─── EXERCISE DATA
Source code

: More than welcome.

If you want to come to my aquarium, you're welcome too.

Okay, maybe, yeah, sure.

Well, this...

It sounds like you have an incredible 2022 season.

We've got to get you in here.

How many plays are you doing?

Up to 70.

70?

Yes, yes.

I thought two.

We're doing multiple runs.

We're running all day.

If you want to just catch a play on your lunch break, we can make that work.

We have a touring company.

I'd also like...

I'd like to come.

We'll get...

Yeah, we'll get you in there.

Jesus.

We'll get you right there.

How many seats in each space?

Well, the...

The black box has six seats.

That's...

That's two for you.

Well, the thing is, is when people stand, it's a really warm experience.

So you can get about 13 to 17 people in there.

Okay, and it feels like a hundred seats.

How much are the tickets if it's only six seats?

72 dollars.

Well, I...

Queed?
──────
[TASK GOAL]: Your answer must be the line containing "Okay, maybe, yeah, sure." through the last line above, copied exactly, with nothing added.

[OUTPUT FOR THIS EXERCISE]:
Okay, maybe, yeah, sure.

Well, this...

It sounds like you have an incredible 2022 season.

We've got to get you in here.

How many plays are you doing?

Up to 70.

70?

Yes, yes.

I thought two.

We're doing multiple runs.

We're running all day.

If you want to just catch a play on your lunch break, we can make that work.

We have a touring company.

I'd also like...

I'd like to come.

We'll get...

Yeah, we'll get you in there.

Jesus.

We'll get you right there.

How many seats in each space?

Well, the...

The black box has six seats.

That's...

That's two for you.

Well, the thing is, is when people stand, it's a really warm experience.

So you can get about 13 to 17 people in there.

Okay, and it feels like a hundred seats.

How much are the tickets if it's only six seats?

72 dollars.

Well, I...

Queed?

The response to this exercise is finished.